ABA President Stephen N. Zack tasked the ABA’s Special Committee on Disaster Response and Preparedness to design internal and external disaster preparedness protocols to deal with everything from network interruptions within the association to massive disasters that result in chaos and the inability for lawyers, courts and clients to communicate.
“Katrina was a warning shot across the bow,” said Zack. “As the largest voluntary professional organization, the ABA must lead by example and make decisions now, so that if the president of the United States calls for a suspension of certain laws in times of crisis, we are ready; or if lawyers and clients in one state need the help of lawyers in another, we have a mechanism to help already in place,” he continued.
After Hurricane Katrina, the Mississippi and Louisiana Supreme Courts adopted special rules to allow out-of-state lawyers to temporarily practice in those states to provide assistance to victims of the disaster. Not long after, the ABA passed a resolution—often called the Katrina Rule— which an individual state’s highest court can adopt in times of disaster, enabling out-of-state lawyers to provide free legal services in another state.
So far, nine U.S. jurisdictions (Ariz., Del., Iowa, Minn., Mo., N.J., Ore., Tenn. and Wash.) have adopted a version of this model court rule. Twenty more are considering adoption.
Louisiana lawyer David Bienvenu, who chairs the special committee, lived through Katrina.
“The ABA just completed an internal table-top planning exercise to ensure that the association is prepared to serve its members in times of disaster,” said Bienvenu. “We will use the results of this exercise to move forward with a new certification process approved by the Department of Homeland Security. We can’t ignore the unpredictability of life and nature,” he added.
The ABA’s Special Committee on Disaster Response and Preparedness continues the push for readiness during calamity. A program at the ABA’s Midyear Meeting in Atlanta, Feb. 12, at 2 p.m. features a panel of experts who will speak about the “Role of Law and the Courts in Public Health Emergency Response.”

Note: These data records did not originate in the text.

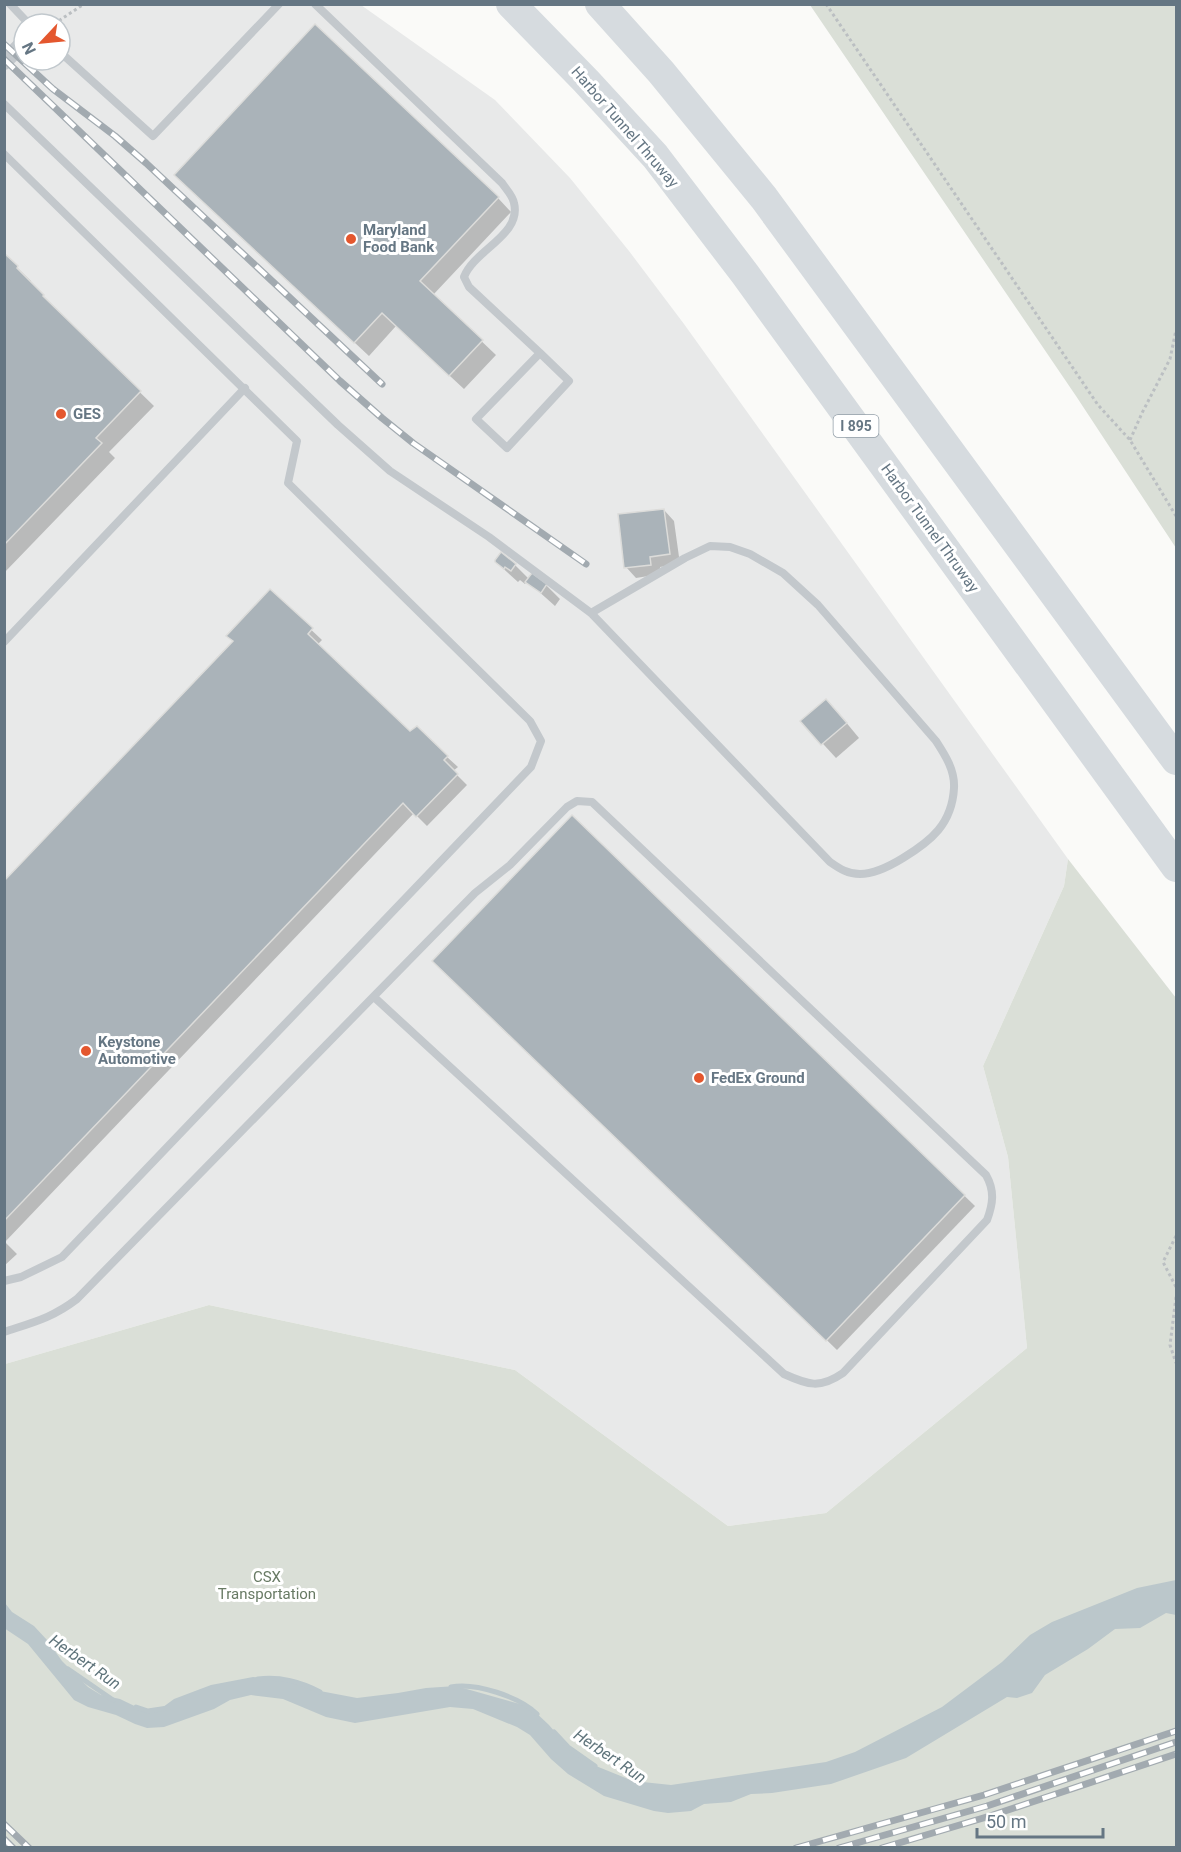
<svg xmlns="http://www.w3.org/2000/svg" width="1181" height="1852" font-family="Roboto,sans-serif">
<rect width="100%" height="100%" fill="#fafaf8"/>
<path fill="#e8e9e9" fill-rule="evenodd" d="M5 5H361L495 100 570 178 629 251 684 324 1068 859 1064 886 983 1066 1008 1157 1027 1348 826 1513 728 1526 515 1370 209 1305 5 1364ZM24 24H60V60H24Z"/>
<g fill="#dadfd7">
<path d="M810 5H1176V548L1076 396Z"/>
<path d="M1068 859 1176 998V1847L5 1848V1364L209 1305 515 1370 728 1526 826 1513 1027 1348 1008 1157 983 1066 1064 886Z"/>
</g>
<path fill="#bbc7cb" d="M1176 1580V1615L1166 1613 1140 1628 1115 1629 1088 1649 1045 1675 1032 1693 1017 1698 1007 1697 906 1758 831 1784 772 1793 751 1794 731 1802 704 1804 691 1811 668 1813 654 1811 604 1796 568 1774 551 1759 530 1735 517 1727 473 1709 450 1707 355 1723 326 1717 283 1699 251 1695 230 1700 214 1709 164 1727 147 1728 135 1724 116 1715 88 1707 74 1700 28 1644 4 1628 5 1603 12 1612 34 1626 47 1640 62 1661 88 1687 101 1695 120 1699 147 1712 159 1710 174 1699 211 1685 253 1677 298 1682 320 1691 357 1698 398 1693 426 1688 456 1686 520 1704 532 1709 549 1725 568 1747 596 1766 633 1781 671 1785 826 1762 855 1752 942 1707 1002 1662 1030 1635 1052 1622 1137 1588Z"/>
<g fill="#0003">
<path d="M190 189 498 198 511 212 433 295 496 355 464 389 396 326 369 356Z"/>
<path d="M4 255 31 281 30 283 56 311 154 406 109 452 115 458 4 573Z"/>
<path d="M664 510 674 521 680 564 660 567 661 574 636 578 626 567Z"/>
<path d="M496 562 515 565 529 579 546 585 560 599 555 606 527 581 525 584 520 580 518 582Z"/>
<path d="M270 591 322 640 317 645 410 733 417 728 447 757 458 767 453 771 467 785 427 826 414 813 5 1242 17 1254 4 1266V883L234 642 228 636Z"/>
<path d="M840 715 859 738 836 758 803 722Z"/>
<path d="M572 817 975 1206 837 1350 435 961Z"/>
</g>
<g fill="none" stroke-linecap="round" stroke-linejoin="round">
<g stroke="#bbc7cb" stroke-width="5">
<path d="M68 1669 113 1700"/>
<path d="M258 1679C279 1676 302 1682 320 1692"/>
<path d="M451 1687C475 1682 520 1697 537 1714"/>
<path d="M136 1707 148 1711 168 1708"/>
<path d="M554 1732 568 1747 595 1766"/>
</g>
</g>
<g fill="#aab3b9" stroke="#dcdcda" stroke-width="1.5">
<path d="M315 24 499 197 420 281 483 340 449 376 382 313 354 343 174 175Z"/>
<path d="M4 253 18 266 17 268 44 295 43 296 141 391 96 438 102 443 4 545Z"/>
<path d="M664 509 670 554 650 557 651 565 624 568 618 514Z"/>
<path d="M501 552 516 564 511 571 505 567 504 569 495 562V560Z"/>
<path d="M532 573 547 584 541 593 525 582Z"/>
<path d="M270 589 313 628 308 634 410 731 417 726 448 756 444 760 458 774 416 817 403 803 4 1221V881L233 641 226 636Z"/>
<path d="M826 699 847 723 821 745 800 721Z"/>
<path d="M572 815 965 1195 826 1341 432 961Z"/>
</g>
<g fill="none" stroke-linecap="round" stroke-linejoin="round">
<g stroke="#bbbfc2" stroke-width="3" stroke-dasharray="3 3" stroke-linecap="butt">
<path d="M826 4 1098 405 1130 440 1176 516"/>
<path d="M54 24 84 4"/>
<path d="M1130 440 1142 413 1170 359 1176 330"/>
<path d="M1176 1236 1163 1262 1176 1287"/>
<path d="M1176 1297 1170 1345 1176 1363"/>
</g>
<g stroke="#c3c8cc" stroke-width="8">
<path d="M10 4 29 24"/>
<path d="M315 4 502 183C506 189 513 196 514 203 522 235 474 250 464 277L469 287 540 353 476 419 507 448 569 381 540 353"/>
<path d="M60 52 153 136 279 4"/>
<path d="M4 104 338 425 390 471 489 537 591 613 830 862C840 869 848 874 860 874 875 874 890 866 903 858 931 841 952 824 954 788 955 770 945 755 936 741L818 605 783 573 750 554 730 547 710 546 685 558 591 613"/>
<path d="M4 154 297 441 288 483 530 721 541 741 531 767 62 1257 21 1277 4 1281"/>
<path d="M4 642 245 388"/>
<path d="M4 1332C34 1322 52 1318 77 1299L475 893 510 865 567 807 577 801 592 802 986 1175C995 1191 993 1204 987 1220L843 1373C820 1389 808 1385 784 1374L374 997"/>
</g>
<path stroke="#c3c8cc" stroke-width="16" d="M4 62 24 42"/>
<g stroke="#d6dbdf" stroke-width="30">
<path d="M511 4 586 81 655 156 745 274 1176 867"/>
<path d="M600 4 661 72 764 198 1176 760"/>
</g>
<defs>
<g id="rail">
<path d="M4 44 53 89 115 136 146 163 382 384"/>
<path d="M4 59 340 381 382 418 413 443 586 564"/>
<path d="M4 1824 29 1848"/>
<path d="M4 1839 13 1848"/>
<path d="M796 1848 984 1795 1176 1731"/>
<path d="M839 1848 987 1806 1176 1742"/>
<path d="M882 1848 990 1816 1176 1754"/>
</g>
</defs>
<use href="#rail" stroke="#a2aab0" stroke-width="7"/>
<use href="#rail" stroke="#fff" stroke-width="4.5" stroke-dasharray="14" stroke-linecap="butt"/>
</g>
<g fill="#e4572e" stroke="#fff" stroke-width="2">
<circle cx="351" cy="239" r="6"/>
<circle cx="61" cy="414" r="6"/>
<circle cx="86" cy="1051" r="6"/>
<circle cx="699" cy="1078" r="6"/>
</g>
<g text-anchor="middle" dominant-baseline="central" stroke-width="6" stroke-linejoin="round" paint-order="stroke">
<rect fill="#fff" stroke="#939fa8" stroke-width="1.5" x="833.5" y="415" width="45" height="22" rx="4.5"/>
<g font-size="14" font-weight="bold" fill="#657683">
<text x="856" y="426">I 895</text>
</g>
<g font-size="15" fill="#657683" stroke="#fff">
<text transform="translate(625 127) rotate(49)">Harbor Tunnel Thruway</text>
<text transform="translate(930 528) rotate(54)">Harbor Tunnel Thruway</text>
</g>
<g font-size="15" font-weight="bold" fill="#657683" stroke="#fff" text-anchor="start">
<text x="363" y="230">Maryland<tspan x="363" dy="17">Food Bank</tspan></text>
<text x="73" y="414">GES</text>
<text x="98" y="1042">Keystone<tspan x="98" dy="17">Automotive</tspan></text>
<text x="711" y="1078">FedEx Ground</text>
</g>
<g font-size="15" fill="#687a64" stroke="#fff">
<text x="267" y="1577">CSX<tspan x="267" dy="17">Transportation</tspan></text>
</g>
<g font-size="16" font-style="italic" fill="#60757c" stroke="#fff">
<text transform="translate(85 1662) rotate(35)">Herbert Run</text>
<text transform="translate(610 1756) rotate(34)">Herbert Run</text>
</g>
</g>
<rect width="1181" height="1852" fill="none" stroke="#657683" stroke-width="12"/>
<g transform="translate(42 42) rotate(244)"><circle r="28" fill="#ffffff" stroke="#c1c8cd" stroke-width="1.5"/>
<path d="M0-4.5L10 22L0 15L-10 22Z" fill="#e4572e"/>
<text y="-9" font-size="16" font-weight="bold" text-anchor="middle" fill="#657683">N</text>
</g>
<path d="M977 1828v9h126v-9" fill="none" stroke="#657683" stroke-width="3"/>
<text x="986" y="1828" font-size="18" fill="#657683" stroke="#ffffff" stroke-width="4.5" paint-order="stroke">50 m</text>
</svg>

With nearly 400,000 members, the American Bar Association is the largest voluntary professional membership organization in the world. As the national voice of the legal profession, the ABA works to improve the administration of justice, promotes programs that assist lawyers and judges in their work, accredits law schools, provides continuing legal education, and works to build public understanding around the world of the importance of the rule of law.